The decline in homeownership rates to near 50-year lows is partly to blame for the U.S. economy’s sluggish recovery from the last recession, new data suggest, the Wall Street Journal reported today. If the home-building industry had returned to the long-term average level of construction, it would have added more than $300 billion to the economy last year, or a 1.8 percent boost to gross domestic product, according to a study expected to be released today by the Rosen Consulting Group, a real estate consultant. In 2016, total spending on housing declined to 15.6 percent of GDP, a broad measure of goods and services produced across the U.S., compared with a 60-year average of nearly 19 percent. The share of spending specifically linked to new-home construction and remodeling likewise declined to 3.6 percent of GDP, just over half its pre-recession peak in 2005.
Reversing the Third Circuit in Czyzewski v. Jevic Holding Corp., the Supreme Court ruled 6-2 yesterday in an opinion by Justice Stephen G. Breyer that the bankruptcy court, without consent from affected parties, cannot approve so-called structured dismissals that “deviate from the basic priority rules,” not even in rare cases, according to a special analysis from ABI Editor-at-Large Bill Rochelle. Justice Breyer was careful to narrow the Court’s holding so the opinion would not be interpreted to preclude first-day wage or critical vendor orders. Joined by Justice Samuel A. Alito, Jr., Justice Clarence Thomas dissented, saying that the writ of certiorari should have been dismissed as improvidently granted.

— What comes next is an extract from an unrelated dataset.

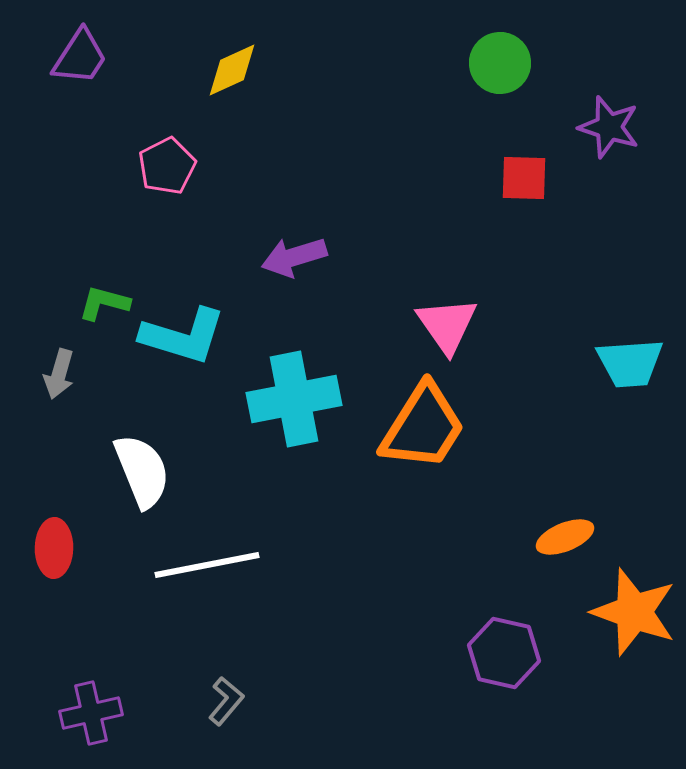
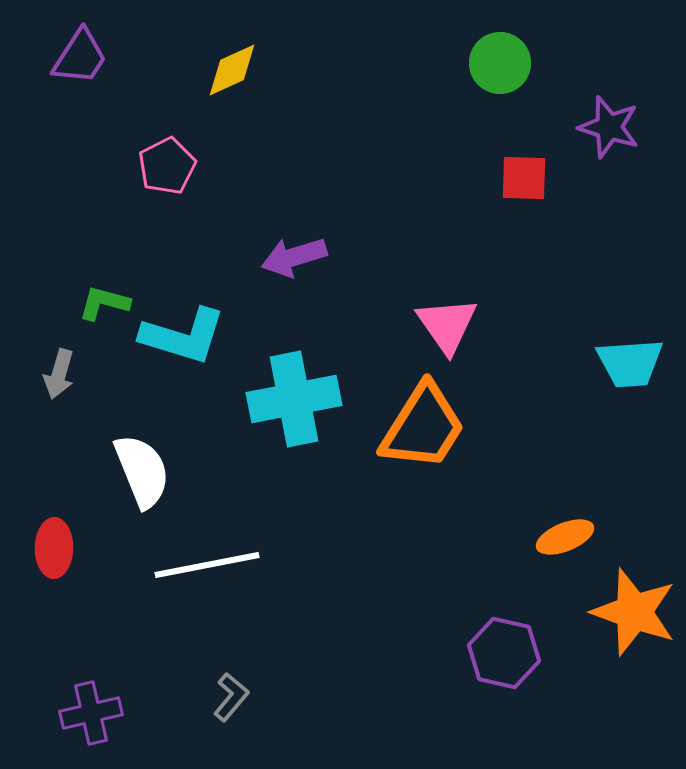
gray L-shape: moved 5 px right, 4 px up
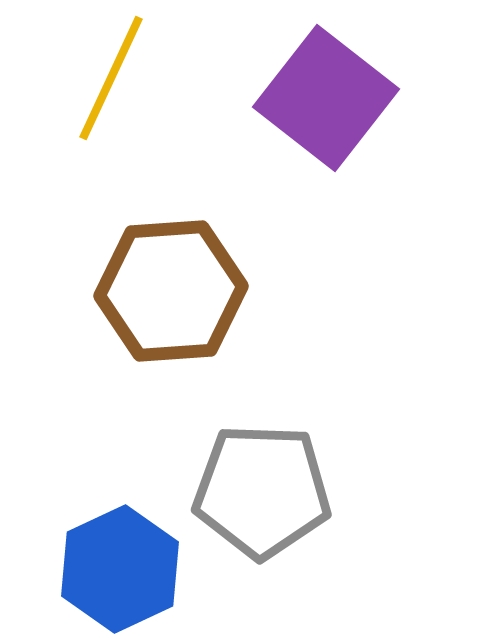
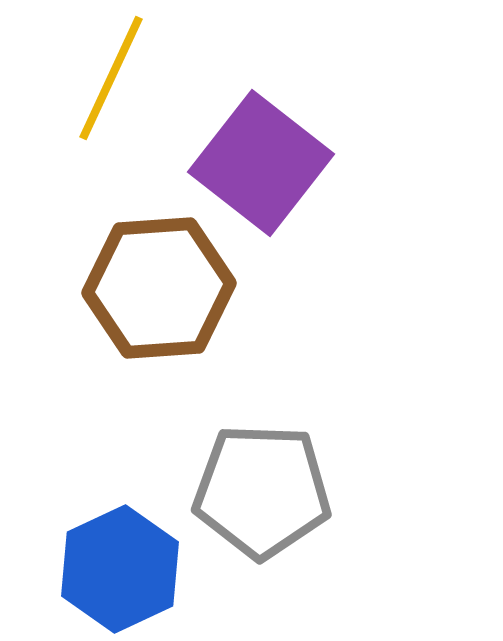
purple square: moved 65 px left, 65 px down
brown hexagon: moved 12 px left, 3 px up
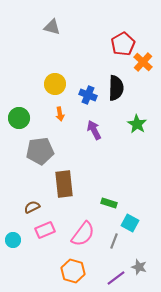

Additionally, Cliff White, Director of the Executive Office for U.S. Trustees, issued a statement praising the decision and appreciating the efforts of the U.S. Trustee Program in the litigation. “The Supreme Court ruled in favor of truck drivers whose employer fired them, went bankrupt the next day, and then denied them their right to priority payment under bankruptcy law,” White said. “The Supreme Court’s ruling is a victory for the faithful application of the Bankruptcy Code as Congress has written it. When the rules are clear and consistently applied by the courts, then the system works more fairly. In the long run, that benefits all stakeholders — debtors, creditors, and the American public.”